EXERCISE PROMPT
Where the data below has the string "линии", return the whole line.

ENTRIES SUPPLIED
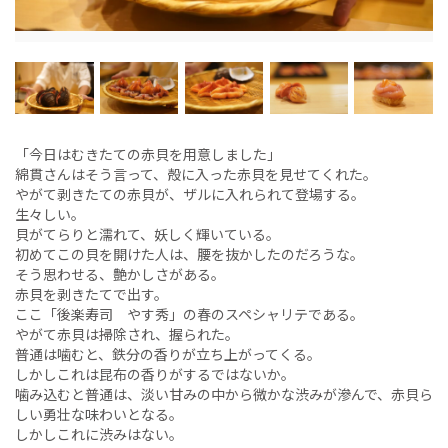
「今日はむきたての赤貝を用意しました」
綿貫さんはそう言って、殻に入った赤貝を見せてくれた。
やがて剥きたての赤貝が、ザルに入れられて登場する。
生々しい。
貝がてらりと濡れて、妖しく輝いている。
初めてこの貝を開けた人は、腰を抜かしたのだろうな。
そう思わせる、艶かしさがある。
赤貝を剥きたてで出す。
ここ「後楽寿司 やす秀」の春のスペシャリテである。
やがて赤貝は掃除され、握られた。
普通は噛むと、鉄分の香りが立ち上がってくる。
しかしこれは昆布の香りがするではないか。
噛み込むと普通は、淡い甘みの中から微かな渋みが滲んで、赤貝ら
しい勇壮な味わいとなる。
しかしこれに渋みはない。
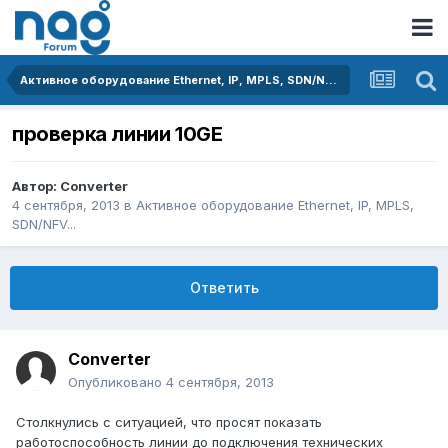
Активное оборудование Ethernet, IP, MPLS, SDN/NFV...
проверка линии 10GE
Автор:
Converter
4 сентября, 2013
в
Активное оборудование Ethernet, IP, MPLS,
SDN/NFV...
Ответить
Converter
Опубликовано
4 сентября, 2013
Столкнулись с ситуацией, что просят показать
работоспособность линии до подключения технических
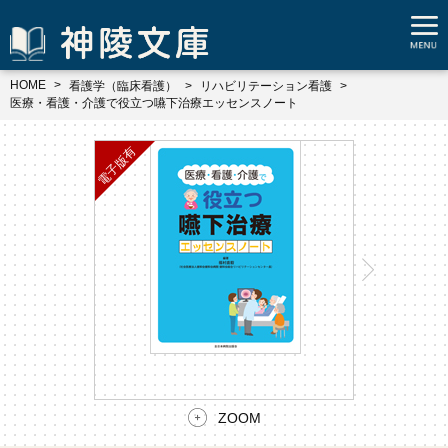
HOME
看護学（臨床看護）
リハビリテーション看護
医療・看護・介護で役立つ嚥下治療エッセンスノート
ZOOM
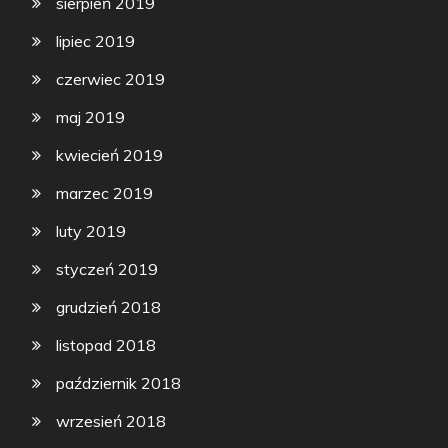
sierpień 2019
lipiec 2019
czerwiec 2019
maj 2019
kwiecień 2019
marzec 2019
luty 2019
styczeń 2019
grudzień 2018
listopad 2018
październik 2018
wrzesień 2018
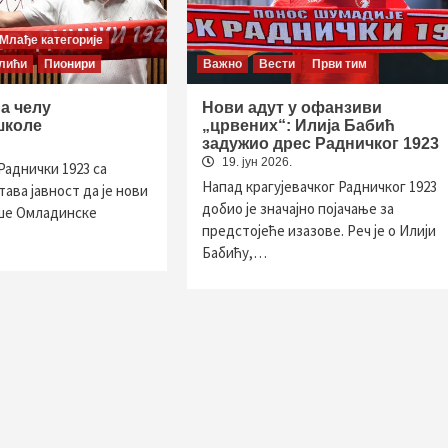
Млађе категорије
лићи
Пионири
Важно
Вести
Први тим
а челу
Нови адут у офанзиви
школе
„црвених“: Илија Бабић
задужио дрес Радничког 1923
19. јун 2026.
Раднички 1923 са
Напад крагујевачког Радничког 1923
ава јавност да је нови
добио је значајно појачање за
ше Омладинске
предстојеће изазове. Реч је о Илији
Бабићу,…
--
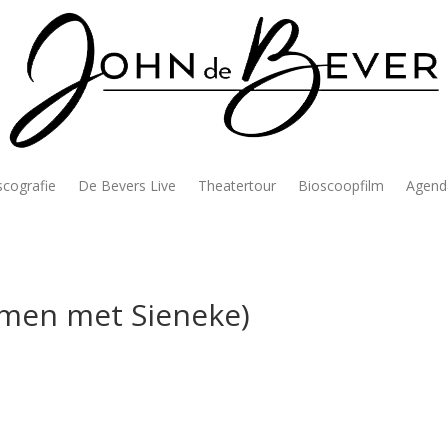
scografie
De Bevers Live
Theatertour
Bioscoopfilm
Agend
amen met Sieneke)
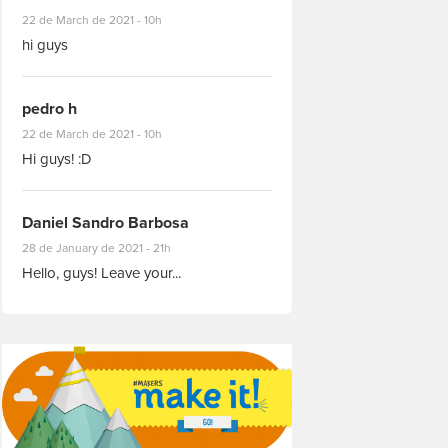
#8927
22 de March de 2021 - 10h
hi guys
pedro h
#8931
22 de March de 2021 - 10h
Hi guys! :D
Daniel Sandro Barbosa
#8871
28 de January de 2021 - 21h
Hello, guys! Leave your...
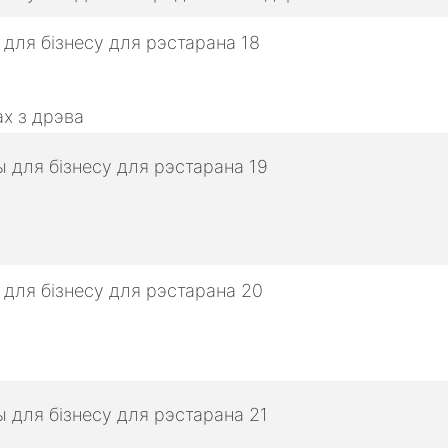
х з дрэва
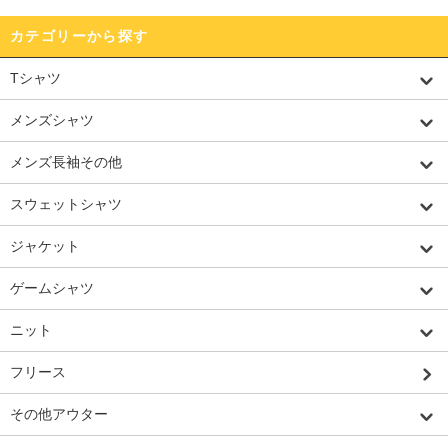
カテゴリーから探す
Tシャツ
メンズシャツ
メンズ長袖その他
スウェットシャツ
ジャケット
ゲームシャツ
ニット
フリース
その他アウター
* * *
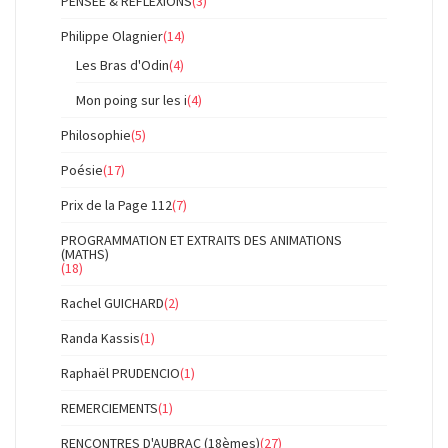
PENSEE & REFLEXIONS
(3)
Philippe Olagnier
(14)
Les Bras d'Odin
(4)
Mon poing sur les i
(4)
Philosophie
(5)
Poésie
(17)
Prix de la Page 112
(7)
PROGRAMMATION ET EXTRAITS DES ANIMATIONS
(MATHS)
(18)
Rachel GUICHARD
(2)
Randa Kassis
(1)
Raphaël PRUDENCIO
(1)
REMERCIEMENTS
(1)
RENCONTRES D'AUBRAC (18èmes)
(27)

SOLUTION TO THIS PROBLEM
проверка линии 10GE
работоспособность линии до подключения технических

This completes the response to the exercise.